Manhunter inverts the empiricism of behavioral profiling by confronting the incomprehensible awe of human violence. We are given a brief glimpse into the POV of Dollarhyde, sometimes through the meditations of Will Graham himself, bridging the gray area between Good and Bad and challenging their distinction. Between Will Graham and Dollarhyde, Cox‘s Dr. Leckter exists as a manipulative shaman guiding them through a dim corner of these unknowns, the only one to seemingly belong to the gray area of man and monster.

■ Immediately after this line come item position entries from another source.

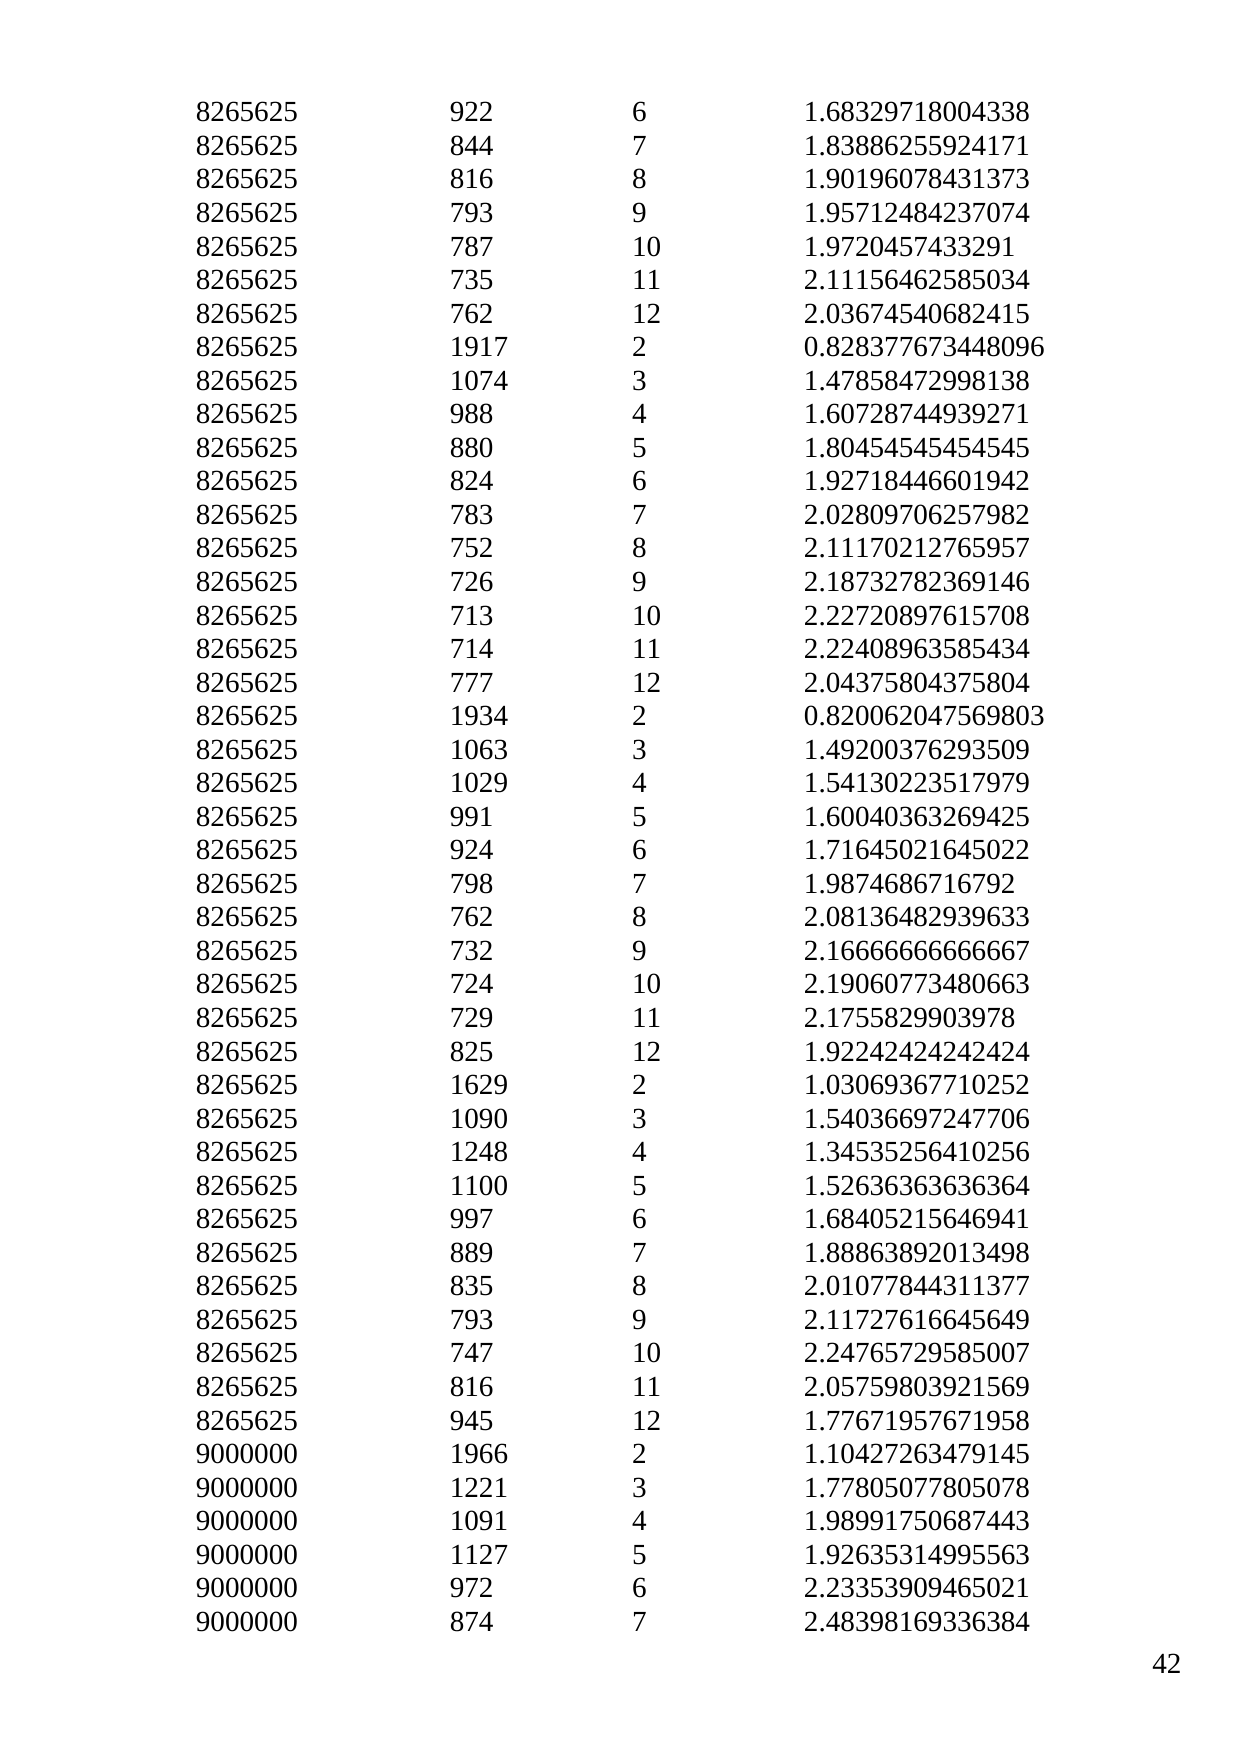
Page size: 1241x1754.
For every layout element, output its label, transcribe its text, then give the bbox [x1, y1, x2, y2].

table_cell 5 [555, 799, 727, 832]
table_cell 8265625 [119, 128, 372, 162]
table_cell 9000000 [119, 1570, 372, 1604]
table_cell 991 [373, 799, 555, 832]
table_cell 729 [373, 1000, 555, 1034]
table_cell 793 [373, 195, 555, 229]
table_cell 835 [373, 1269, 555, 1302]
table_cell 8265625 [119, 833, 372, 866]
table_cell 11 [555, 1000, 727, 1034]
table_cell 1.60728744939271 [727, 396, 1116, 430]
table_cell 783 [373, 497, 555, 531]
table_cell 8265625 [119, 1369, 372, 1403]
table_cell 787 [373, 229, 555, 262]
table_cell 2 [555, 329, 727, 363]
table_cell 713 [373, 598, 555, 631]
table_cell 2 [555, 1067, 727, 1101]
table_cell 1091 [373, 1503, 555, 1537]
table_cell 8265625 [119, 329, 372, 363]
table_cell 8265625 [119, 1201, 372, 1235]
table_cell 2.1755829903978 [727, 1000, 1116, 1034]
table_cell 0.828377673448096 [727, 329, 1116, 363]
table_cell 997 [373, 1201, 555, 1235]
table_cell 6 [555, 95, 727, 128]
table_cell 8265625 [119, 531, 372, 564]
table_cell 724 [373, 967, 555, 1000]
table_cell 6 [555, 833, 727, 866]
table_cell 1.71645021645022 [727, 833, 1116, 866]
table_cell 12 [555, 296, 727, 329]
table_cell 732 [373, 933, 555, 967]
table_cell 1.95712484237074 [727, 195, 1116, 229]
table_cell 762 [373, 296, 555, 329]
table_cell 6 [555, 1570, 727, 1604]
table_cell 874 [373, 1604, 555, 1637]
table_cell 11 [555, 1369, 727, 1403]
table_cell 8265625 [119, 363, 372, 396]
table_cell 8 [555, 900, 727, 933]
table_cell 9 [555, 195, 727, 229]
table_cell 2.24765729585007 [727, 1336, 1116, 1369]
table_cell 1063 [373, 732, 555, 765]
table_cell 9 [555, 1302, 727, 1336]
table_cell 2.22720897615708 [727, 598, 1116, 631]
table_cell 2.01077844311377 [727, 1269, 1116, 1302]
table_cell 1.92635314995563 [727, 1537, 1116, 1570]
table_cell 1934 [373, 698, 555, 732]
table_cell 2.08136482939633 [727, 900, 1116, 933]
table_cell 1221 [373, 1470, 555, 1503]
table_cell 8265625 [119, 1067, 372, 1101]
table_cell 7 [555, 128, 727, 162]
table_cell 2.16666666666667 [727, 933, 1116, 967]
table_cell 798 [373, 866, 555, 899]
table_cell 8265625 [119, 564, 372, 598]
table_cell 3 [555, 363, 727, 396]
table_cell 12 [555, 1034, 727, 1067]
table_cell 2.02809706257982 [727, 497, 1116, 531]
table_cell 1.9720457433291 [727, 229, 1116, 262]
table_cell 12 [555, 665, 727, 698]
table_cell 1127 [373, 1537, 555, 1570]
table_cell 972 [373, 1570, 555, 1604]
table_cell 8265625 [119, 430, 372, 463]
table_cell 5 [555, 430, 727, 463]
table_cell 8265625 [119, 396, 372, 430]
table_cell 7 [555, 866, 727, 899]
table_cell 880 [373, 430, 555, 463]
table_cell 10 [555, 1336, 727, 1369]
table_cell 6 [555, 1201, 727, 1235]
table_cell 844 [373, 128, 555, 162]
table_cell 11 [555, 631, 727, 665]
table_cell 1.92242424242424 [727, 1034, 1116, 1067]
table_cell 4 [555, 396, 727, 430]
table_cell 8265625 [119, 967, 372, 1000]
table_cell 2.11727616645649 [727, 1302, 1116, 1336]
table_cell 8 [555, 531, 727, 564]
table_cell 1.77805077805078 [727, 1470, 1116, 1503]
table_cell 8265625 [119, 1000, 372, 1034]
table_cell 2.18732782369146 [727, 564, 1116, 598]
table_cell 1.68405215646941 [727, 1201, 1116, 1235]
table_cell 889 [373, 1235, 555, 1268]
table_cell 7 [555, 1235, 727, 1268]
table_cell 735 [373, 262, 555, 296]
table_cell 8 [555, 162, 727, 195]
table_cell 8265625 [119, 598, 372, 631]
table_cell 8265625 [119, 698, 372, 732]
table_cell 8265625 [119, 1336, 372, 1369]
table_cell 1.10427263479145 [727, 1436, 1116, 1470]
table_cell 10 [555, 229, 727, 262]
table_cell 10 [555, 598, 727, 631]
table_cell 945 [373, 1403, 555, 1436]
table_cell 11 [555, 262, 727, 296]
table_cell 6 [555, 464, 727, 497]
table_cell 1.60040363269425 [727, 799, 1116, 832]
table_cell 8265625 [119, 195, 372, 229]
table_cell 2.03674540682415 [727, 296, 1116, 329]
table_cell 793 [373, 1302, 555, 1336]
table_cell 1.77671957671958 [727, 1403, 1116, 1436]
table_cell 9000000 [119, 1604, 372, 1637]
table_cell 7 [555, 1604, 727, 1637]
table_cell 825 [373, 1034, 555, 1067]
table_cell 714 [373, 631, 555, 665]
table_cell 4 [555, 1134, 727, 1168]
table_cell 8265625 [119, 866, 372, 899]
table_cell 2.48398169336384 [727, 1604, 1116, 1637]
table_cell 2 [555, 698, 727, 732]
table_cell 1.83886255924171 [727, 128, 1116, 162]
table_cell 2.19060773480663 [727, 967, 1116, 1000]
table_cell 988 [373, 396, 555, 430]
table_cell 2.22408963585434 [727, 631, 1116, 665]
table_cell 9 [555, 564, 727, 598]
table_cell 8265625 [119, 1134, 372, 1168]
table_cell 1248 [373, 1134, 555, 1168]
table_cell 2.11170212765957 [727, 531, 1116, 564]
table_cell 1917 [373, 329, 555, 363]
table_cell 9000000 [119, 1503, 372, 1537]
table_cell 1.80454545454545 [727, 430, 1116, 463]
table_cell 1.34535256410256 [727, 1134, 1116, 1168]
table_cell 1966 [373, 1436, 555, 1470]
table_cell 0.820062047569803 [727, 698, 1116, 732]
table_cell 8265625 [119, 665, 372, 698]
table_cell 8265625 [119, 262, 372, 296]
table_cell 8265625 [119, 1101, 372, 1134]
table_cell 7 [555, 497, 727, 531]
table_cell 2.05759803921569 [727, 1369, 1116, 1403]
table_cell 8265625 [119, 799, 372, 832]
table_cell 1.9874686716792 [727, 866, 1116, 899]
table_cell 1029 [373, 765, 555, 799]
table_cell 8265625 [119, 162, 372, 195]
table_cell 5 [555, 1168, 727, 1201]
table_cell 816 [373, 162, 555, 195]
table_cell 3 [555, 732, 727, 765]
table_cell 1.90196078431373 [727, 162, 1116, 195]
table_cell 2 [555, 1436, 727, 1470]
table_cell 8265625 [119, 1168, 372, 1201]
table_cell 9000000 [119, 1470, 372, 1503]
table_cell 8265625 [119, 497, 372, 531]
table_cell 747 [373, 1336, 555, 1369]
table_cell 8265625 [119, 1235, 372, 1268]
table_cell 1.49200376293509 [727, 732, 1116, 765]
table_cell 3 [555, 1101, 727, 1134]
table_cell 1.92718446601942 [727, 464, 1116, 497]
table_cell 1.47858472998138 [727, 363, 1116, 396]
table_cell 8265625 [119, 1403, 372, 1436]
table_cell 1074 [373, 363, 555, 396]
table_cell 816 [373, 1369, 555, 1403]
table_cell 4 [555, 1503, 727, 1537]
table_cell 2.11156462585034 [727, 262, 1116, 296]
table_cell 8265625 [119, 631, 372, 665]
table_cell 752 [373, 531, 555, 564]
table_cell 8265625 [119, 1302, 372, 1336]
table_cell 1.52636363636364 [727, 1168, 1116, 1201]
table_cell 4 [555, 765, 727, 799]
table_cell 922 [373, 95, 555, 128]
table_cell 8265625 [119, 732, 372, 765]
table_cell 8265625 [119, 900, 372, 933]
table_cell 777 [373, 665, 555, 698]
table_cell 762 [373, 900, 555, 933]
table_cell 726 [373, 564, 555, 598]
table_cell 10 [555, 967, 727, 1000]
table_cell 1.54036697247706 [727, 1101, 1116, 1134]
table_cell 2.04375804375804 [727, 665, 1116, 698]
table_cell 1100 [373, 1168, 555, 1201]
table_cell 8265625 [119, 229, 372, 262]
table_cell 8265625 [119, 296, 372, 329]
table_cell 8265625 [119, 933, 372, 967]
table_cell 8265625 [119, 95, 372, 128]
table_cell 5 [555, 1537, 727, 1570]
table_cell 824 [373, 464, 555, 497]
table_cell 1.54130223517979 [727, 765, 1116, 799]
table_cell 1.98991750687443 [727, 1503, 1116, 1537]
table_cell 8265625 [119, 464, 372, 497]
table_cell 1629 [373, 1067, 555, 1101]
table_cell 8265625 [119, 1269, 372, 1302]
table_cell 1090 [373, 1101, 555, 1134]
table_cell 8265625 [119, 1034, 372, 1067]
table_cell 3 [555, 1470, 727, 1503]
table_cell 8 [555, 1269, 727, 1302]
table_cell 9000000 [119, 1436, 372, 1470]
table_cell 1.88863892013498 [727, 1235, 1116, 1268]
table_cell 9000000 [119, 1537, 372, 1570]
table_cell 924 [373, 833, 555, 866]
table_cell 8265625 [119, 765, 372, 799]
table_cell 2.23353909465021 [727, 1570, 1116, 1604]
table_cell 12 [555, 1403, 727, 1436]
table_cell 9 [555, 933, 727, 967]
table_cell 1.03069367710252 [727, 1067, 1116, 1101]
table_cell 1.68329718004338 [727, 95, 1116, 128]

Dollarhyde smashes the mirrors in his victims’ homes, unable to look at himself due to immense shame from his crimes, yet he is still compelled to kill and when he does, he sees a glowing light shine from the victims eyes in an almost-cosmic way. Our moral compass is challenged as voyeurs in our complicity to spectate true horror, not fantasy. This also shows us that this murderer is not some evil summoned from another dimension or an alien invader from the stars, no, in fact he is very human. Society views Dollarhyde as a monster, but Will Graham understands that even if he is a “monster,” he is man with emotions, with a past, and most importantly, made up of the same flesh and blood as each of us.
The audience wrestles with the very human qualities of Francis Dollarhyde, Tooth Fairy. We watch him fall in love with his coworker, Reba, who reciprocates his intimacy, leading to further challenges with his self-esteem. In the climactic finish, moved by the song “In A Gadda Da Vida” by Iron Butterfly, Dollarhyde is completely consumed by The Red Dragon and he takes several gun shots to his body, never even flinching as he barrels toward Will Graham. Is he just a man or a juggernaut of cosmic brute force? Is he the uncompromising storm? Is he really the Red Dragon? A single bullet to the head may be the only answer.

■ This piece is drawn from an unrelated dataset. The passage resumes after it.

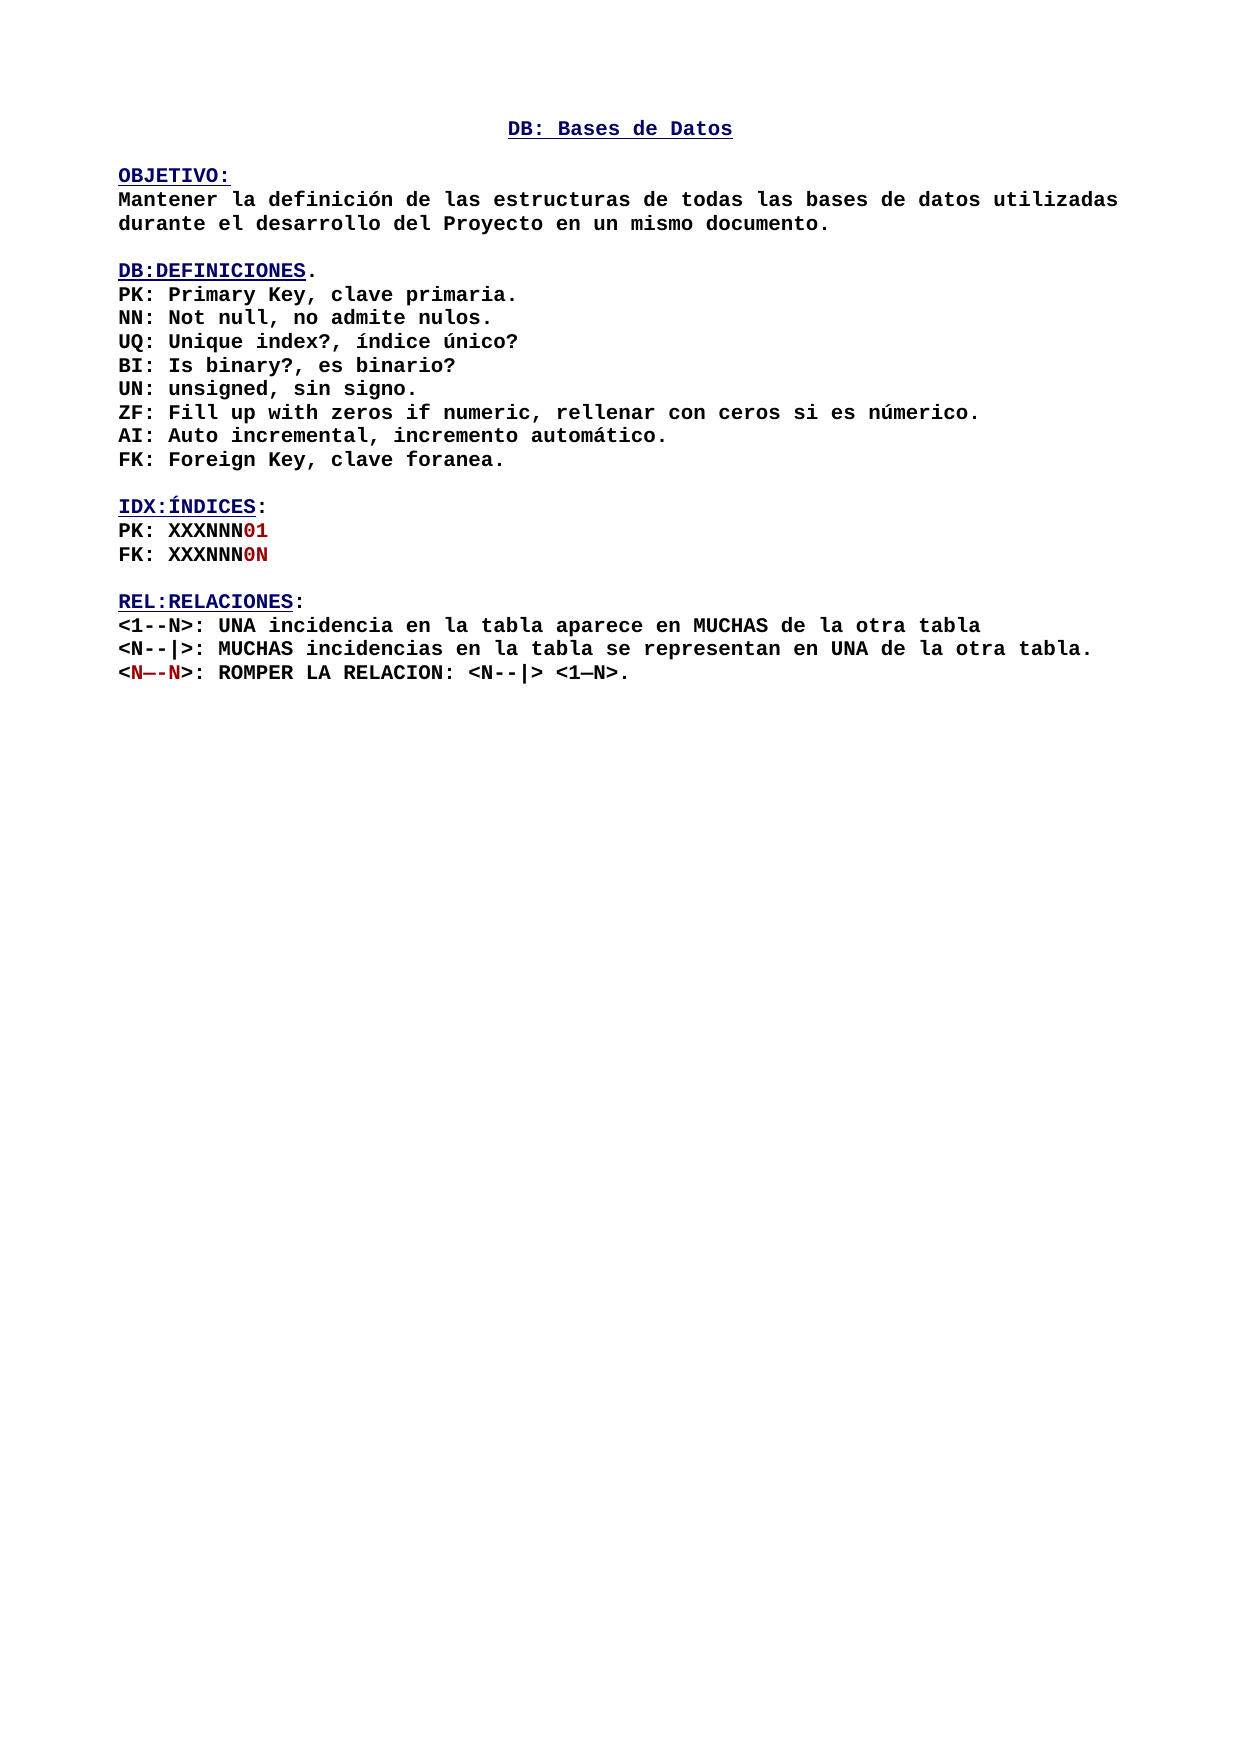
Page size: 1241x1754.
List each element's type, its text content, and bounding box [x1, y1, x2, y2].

Why do people do bad things? Blame drugs, communism, movies, music, sex, Satan. Options are endless. Pick one. Dollarhyde’s catalyst was a powerful William Blake painting. Will Graham and perhaps even Dr. Lecter might argue that it was repressed trauma, a deep hatred for his granny, but not everybody with a bad childhood becomes a murderer. So what is it? What drives a person to such violence?
Today, crime is sexy and in a world where people are calling Jeffrey Dahmer “hot,” it’s fair to say the modern social constitution of Western society affords us gratuitous liberty to freely express our voyeuristic desire and obsession with homicide. But violence? Violence is in our nature. Violence is nature. Let’s be real: it is deeply rooted in our instincts of survival according to Charles Darwin. What about the dramatic creation of the cosmos itself? Certainly The Big Bang can be considered a “Violent Act,” a God-like explosion that seeded stardust across an empty void and collided long enough to shit out galaxies, solar systems, and finally little old Earth. I think so. And here we are—hi—after a few millennia, we’re still committing violence under the tyranny of nature. Always paranoid of the lurking fear of terrestrial disasters, nuclear holocaust, asteroids, gamma ray bursts, solar flares…
The whole Universe ain’t safe.
Edwin Callihan is the author of Strange Spells, Histories of Mgo, and assorted weird tales. Find his work at Castaigne Publishing and Filthy Loot.
*Manhunter is the first onscreen adaptation of Thomas Harris’s 1981 debut novel, Red Dragon. Ignore Brett Ratner’s 2002 version with Ed Norton. Shit suckkkkkssss.
**’Dolarhyde’ is the spelling used in the novel.